A Publication of WTVP

When the Federal Open Market Committee met in June to raise its benchmark interest rate for the first time in 2017, it stirred up plenty of excitement among finance decision makers and economic prognosticators.

Having watched the interest rate scoreboard as a commercial banker over the past 20-plus years, my advice from the sidelines is this: Stick to your long-term game plan and put your company in a position to win when it comes to the cost of capital. Here are a few strategies to keep your head in the game:

  1. Don’t overreact to the “officials.” The Fed is like an economic referee, making calls to control the economy’s pace. Don’t lose your cool when the whistle blows. When the Fed increases its rate, keep the rising cost of borrowing in perspective. Compared with pre-financial crisis lending, today’s rates remain relatively low and borrower-friendly. Although more hikes are anticipated this year, they are expected to remain modest.
  2. Maintain your game plan. When rates climb, don’t throw out your playbook. Instead, call a time out and consult with your banker to ensure your borrowing decisions match your company’s long-term plans and goals for continued growth and success. If you don’t need the capital, don’t borrow just to lock in the lowest rate. Borrow if you must, but have a good reason for it.
  3. Clock management. Think about timing when it comes to borrowing. While rates remain relatively low, you might consider making a few key borrowing moves now to fund some crucial projects, and wait to fund other projects later in the game. Consider the purpose of the debt on your balance sheet. Would your company benefit from having a mix of floating and fixed rates?
  4. See the court. Don’t focus on interest rates alone for your capital strategy. You need to be aware of other negotiated factors when funding your company’s financial future. Besides interest rates, other terms—loan maturity, advance rates and guarantees—can offer great value. Many times, it makes good strategic sense to pivot from the interest rate toward other terms to advance your company’s medium- and long-term game plan.
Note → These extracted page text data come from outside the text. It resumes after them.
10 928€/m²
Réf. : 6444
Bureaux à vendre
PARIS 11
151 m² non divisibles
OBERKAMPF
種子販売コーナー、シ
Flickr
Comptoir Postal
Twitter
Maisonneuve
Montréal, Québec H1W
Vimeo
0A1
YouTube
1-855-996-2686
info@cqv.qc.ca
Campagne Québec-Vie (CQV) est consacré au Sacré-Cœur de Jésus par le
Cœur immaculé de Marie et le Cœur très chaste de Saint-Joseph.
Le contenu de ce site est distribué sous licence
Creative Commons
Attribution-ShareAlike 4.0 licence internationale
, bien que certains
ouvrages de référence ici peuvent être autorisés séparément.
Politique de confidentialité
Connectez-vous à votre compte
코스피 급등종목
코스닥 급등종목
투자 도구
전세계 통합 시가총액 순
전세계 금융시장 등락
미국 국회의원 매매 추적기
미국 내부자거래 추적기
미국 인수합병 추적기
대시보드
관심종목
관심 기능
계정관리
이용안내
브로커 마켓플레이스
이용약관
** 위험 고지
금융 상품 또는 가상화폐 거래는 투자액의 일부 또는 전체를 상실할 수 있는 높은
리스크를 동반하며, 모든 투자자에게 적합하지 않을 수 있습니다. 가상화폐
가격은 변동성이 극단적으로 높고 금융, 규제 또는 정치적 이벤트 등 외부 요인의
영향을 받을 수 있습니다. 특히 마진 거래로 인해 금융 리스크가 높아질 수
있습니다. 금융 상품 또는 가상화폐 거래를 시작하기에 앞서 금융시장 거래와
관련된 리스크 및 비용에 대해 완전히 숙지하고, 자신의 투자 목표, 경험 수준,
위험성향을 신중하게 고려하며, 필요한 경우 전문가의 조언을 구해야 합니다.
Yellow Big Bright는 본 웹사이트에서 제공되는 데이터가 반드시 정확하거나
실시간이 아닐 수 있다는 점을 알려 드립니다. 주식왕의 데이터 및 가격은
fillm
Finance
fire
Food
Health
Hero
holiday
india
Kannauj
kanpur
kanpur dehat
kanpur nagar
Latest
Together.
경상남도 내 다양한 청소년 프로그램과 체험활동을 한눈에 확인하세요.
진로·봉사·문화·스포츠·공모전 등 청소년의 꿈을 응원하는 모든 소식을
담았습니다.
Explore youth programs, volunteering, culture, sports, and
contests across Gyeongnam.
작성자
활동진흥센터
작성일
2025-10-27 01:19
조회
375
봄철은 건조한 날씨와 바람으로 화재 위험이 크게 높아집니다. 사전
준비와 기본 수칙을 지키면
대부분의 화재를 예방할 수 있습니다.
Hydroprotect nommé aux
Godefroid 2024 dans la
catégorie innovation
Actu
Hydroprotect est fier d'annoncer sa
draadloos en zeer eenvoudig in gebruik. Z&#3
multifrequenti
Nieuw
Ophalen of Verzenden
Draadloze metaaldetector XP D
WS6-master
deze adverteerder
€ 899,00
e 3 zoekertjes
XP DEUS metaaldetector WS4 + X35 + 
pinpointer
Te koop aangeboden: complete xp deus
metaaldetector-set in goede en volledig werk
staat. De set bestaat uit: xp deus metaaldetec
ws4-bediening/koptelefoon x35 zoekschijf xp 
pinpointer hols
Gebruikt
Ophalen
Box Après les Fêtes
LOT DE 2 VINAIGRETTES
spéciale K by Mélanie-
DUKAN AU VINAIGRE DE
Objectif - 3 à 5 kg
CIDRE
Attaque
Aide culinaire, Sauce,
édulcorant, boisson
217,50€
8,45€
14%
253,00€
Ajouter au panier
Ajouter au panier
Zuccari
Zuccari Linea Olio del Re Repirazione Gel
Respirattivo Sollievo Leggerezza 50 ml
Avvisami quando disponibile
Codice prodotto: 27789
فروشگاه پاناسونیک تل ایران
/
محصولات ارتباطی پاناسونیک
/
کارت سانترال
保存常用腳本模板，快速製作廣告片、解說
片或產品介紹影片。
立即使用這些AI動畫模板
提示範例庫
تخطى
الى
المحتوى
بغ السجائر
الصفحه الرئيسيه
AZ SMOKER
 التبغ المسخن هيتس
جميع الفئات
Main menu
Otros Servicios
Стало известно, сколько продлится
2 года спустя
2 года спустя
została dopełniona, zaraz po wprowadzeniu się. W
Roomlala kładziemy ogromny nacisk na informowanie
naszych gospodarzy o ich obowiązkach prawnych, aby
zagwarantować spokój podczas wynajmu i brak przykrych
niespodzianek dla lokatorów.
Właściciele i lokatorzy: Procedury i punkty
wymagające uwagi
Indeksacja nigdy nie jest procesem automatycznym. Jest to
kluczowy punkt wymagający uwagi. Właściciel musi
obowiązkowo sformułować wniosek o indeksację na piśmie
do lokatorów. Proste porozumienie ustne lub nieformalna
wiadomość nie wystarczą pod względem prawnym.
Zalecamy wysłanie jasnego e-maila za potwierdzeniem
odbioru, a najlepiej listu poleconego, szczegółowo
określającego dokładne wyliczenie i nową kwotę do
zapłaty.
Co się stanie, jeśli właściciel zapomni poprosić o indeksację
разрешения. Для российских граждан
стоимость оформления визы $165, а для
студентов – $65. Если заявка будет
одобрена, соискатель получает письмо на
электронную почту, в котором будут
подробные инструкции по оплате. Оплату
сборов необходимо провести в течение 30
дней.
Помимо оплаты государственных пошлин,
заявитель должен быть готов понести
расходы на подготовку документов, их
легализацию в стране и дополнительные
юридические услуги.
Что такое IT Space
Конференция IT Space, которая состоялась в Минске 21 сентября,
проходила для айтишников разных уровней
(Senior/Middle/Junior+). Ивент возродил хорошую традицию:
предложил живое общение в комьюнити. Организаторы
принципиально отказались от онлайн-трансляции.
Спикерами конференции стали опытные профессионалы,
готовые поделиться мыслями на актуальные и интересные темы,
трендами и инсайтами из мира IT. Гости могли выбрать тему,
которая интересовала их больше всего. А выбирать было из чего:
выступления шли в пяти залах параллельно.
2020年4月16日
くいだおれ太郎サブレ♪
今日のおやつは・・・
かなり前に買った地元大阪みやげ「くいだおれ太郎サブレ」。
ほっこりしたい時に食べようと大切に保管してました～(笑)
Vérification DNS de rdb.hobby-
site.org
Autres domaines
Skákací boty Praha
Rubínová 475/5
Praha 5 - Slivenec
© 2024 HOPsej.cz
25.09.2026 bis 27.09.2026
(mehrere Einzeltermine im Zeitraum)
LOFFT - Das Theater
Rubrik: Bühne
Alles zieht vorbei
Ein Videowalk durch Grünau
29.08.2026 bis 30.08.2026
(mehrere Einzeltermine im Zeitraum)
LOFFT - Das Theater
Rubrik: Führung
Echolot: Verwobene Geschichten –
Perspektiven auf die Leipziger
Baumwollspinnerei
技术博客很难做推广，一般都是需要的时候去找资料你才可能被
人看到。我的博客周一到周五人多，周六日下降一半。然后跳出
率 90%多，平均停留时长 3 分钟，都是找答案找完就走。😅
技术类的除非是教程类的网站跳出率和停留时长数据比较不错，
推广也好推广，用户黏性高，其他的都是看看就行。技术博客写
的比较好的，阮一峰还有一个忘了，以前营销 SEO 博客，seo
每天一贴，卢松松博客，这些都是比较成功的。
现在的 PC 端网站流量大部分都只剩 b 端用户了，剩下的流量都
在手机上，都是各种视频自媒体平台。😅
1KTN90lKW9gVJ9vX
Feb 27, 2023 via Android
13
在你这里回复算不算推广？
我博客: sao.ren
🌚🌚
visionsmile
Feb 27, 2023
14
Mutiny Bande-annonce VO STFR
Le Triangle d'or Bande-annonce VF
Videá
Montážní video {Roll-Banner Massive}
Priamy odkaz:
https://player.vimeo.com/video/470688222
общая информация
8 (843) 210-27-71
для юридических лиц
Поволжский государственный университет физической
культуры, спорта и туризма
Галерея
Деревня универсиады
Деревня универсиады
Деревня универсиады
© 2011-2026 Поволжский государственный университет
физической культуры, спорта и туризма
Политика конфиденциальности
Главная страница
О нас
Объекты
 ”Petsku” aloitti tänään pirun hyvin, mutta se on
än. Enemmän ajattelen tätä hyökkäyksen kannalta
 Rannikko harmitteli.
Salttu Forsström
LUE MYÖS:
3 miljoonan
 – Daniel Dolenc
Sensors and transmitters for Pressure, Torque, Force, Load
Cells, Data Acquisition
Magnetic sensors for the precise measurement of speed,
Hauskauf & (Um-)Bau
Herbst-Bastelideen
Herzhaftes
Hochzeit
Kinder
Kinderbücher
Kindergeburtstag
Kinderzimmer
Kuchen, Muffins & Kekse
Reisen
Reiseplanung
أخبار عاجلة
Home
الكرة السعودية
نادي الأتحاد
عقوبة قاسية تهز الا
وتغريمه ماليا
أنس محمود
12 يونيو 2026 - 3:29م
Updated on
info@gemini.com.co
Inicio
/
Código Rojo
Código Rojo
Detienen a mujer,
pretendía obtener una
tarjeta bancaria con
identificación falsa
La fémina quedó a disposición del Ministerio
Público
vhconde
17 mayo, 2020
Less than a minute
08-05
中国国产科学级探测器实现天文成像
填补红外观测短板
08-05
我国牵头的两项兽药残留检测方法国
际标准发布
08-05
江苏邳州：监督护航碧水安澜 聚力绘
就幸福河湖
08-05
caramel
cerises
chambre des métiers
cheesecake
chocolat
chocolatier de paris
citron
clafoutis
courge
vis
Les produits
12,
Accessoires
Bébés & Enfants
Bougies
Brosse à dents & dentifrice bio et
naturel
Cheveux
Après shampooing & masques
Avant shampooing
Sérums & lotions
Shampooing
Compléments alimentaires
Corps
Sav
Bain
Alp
Now’s the time to huddle with your banker or risk advisor to learn more about your options. They should be able to provide valuable information on everything from simple fixed rate loans to more sophisticated interest rate swaps. Work with your banker to find financial plays that match your company’s risk appetite. Keep a level head and approach rising interest rates with a discerning eye. iBi

Jeromee Hermann is senior vice president and regional manager for Wells Fargo Middle Market Banking in Central Illinois.